Scientists from the NASA's Goddard Institute for Space Science (GISS) have been looking into shifts in climate and their consequences for the planet's environment and life. As greenhouse gas emissions and temperatures rise, impacts are being witnessed on physical and biological systems around the world: glaciers and permafrost are melting, lakes and rivers are warming, flowers are blooming earlier, birds are migrating sooner, and plant and animal species are searching for more favourable habitats. And all of these changes ultimately affect humans.

A GISS study published in Nature last year links climate warming to human activity without a doubt. Analyzing more than 29,000 data series of physical and biological systems, the team found that 95% of observed changes in physical systems, such as glaciers, spring river runoff and warming of water bodies, and 90% of changes among plants and animals are linked to human activity. Less than 1% of the data series contained effects that were likely to be caused by something other than climate change.

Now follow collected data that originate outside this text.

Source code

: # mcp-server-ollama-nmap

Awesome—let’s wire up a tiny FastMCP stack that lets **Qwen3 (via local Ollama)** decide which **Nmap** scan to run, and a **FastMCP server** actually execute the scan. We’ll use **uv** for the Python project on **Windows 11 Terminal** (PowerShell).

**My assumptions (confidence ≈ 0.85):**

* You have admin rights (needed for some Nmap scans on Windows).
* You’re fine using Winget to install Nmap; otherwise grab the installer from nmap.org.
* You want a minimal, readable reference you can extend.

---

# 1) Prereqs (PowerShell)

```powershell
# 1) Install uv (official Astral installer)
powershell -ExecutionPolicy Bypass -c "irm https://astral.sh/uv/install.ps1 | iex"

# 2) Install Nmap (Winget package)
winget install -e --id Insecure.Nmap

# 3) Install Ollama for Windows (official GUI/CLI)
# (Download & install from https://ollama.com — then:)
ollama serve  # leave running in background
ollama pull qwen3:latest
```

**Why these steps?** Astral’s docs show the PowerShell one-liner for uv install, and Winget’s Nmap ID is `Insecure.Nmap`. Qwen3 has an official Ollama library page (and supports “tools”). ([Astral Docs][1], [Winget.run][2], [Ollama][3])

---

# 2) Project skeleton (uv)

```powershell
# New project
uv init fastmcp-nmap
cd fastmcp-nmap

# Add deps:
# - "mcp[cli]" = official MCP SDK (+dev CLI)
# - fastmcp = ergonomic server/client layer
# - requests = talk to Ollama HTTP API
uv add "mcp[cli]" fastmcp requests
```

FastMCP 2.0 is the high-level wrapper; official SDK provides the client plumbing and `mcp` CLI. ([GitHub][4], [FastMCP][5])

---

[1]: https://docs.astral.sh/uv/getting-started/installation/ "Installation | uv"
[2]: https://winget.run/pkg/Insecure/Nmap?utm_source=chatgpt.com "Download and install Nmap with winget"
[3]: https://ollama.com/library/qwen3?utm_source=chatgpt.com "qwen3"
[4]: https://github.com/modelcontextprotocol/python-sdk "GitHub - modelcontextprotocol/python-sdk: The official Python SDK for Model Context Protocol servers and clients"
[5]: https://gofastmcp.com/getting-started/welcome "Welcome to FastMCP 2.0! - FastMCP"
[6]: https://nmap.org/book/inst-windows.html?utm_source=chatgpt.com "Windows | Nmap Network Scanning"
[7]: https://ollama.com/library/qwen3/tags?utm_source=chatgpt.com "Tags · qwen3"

With climate change affecting ecosystems across the planet, astrobiologists are looking into linking climate change with human activity in order to better understand planetary habitability. NASA's astrobiology program outlines three primary factors needed to sustain life on a given planet: a reliable energy source, liquid water and appropriate conditions for the formation of complex organic molecules. And these factors are directly influenced by the planet's atmosphere, which can either cool or warn the entire planet. Venus, for example, might be habitable if it weren't for its thick blanket of greenhouse gasses.

"Climate change in some ways is an analogy to different environments in space," said Dr. Cynthia Rosenzweig, the study's lead author. "It's really quite amazing. We've only had 0.74°C [change in global surface temperature during the past century], and so many systems are changing. So, while it really does speak to the potential for biological life in very different environments, it also shows how creeping shifts can have dramatic consequences."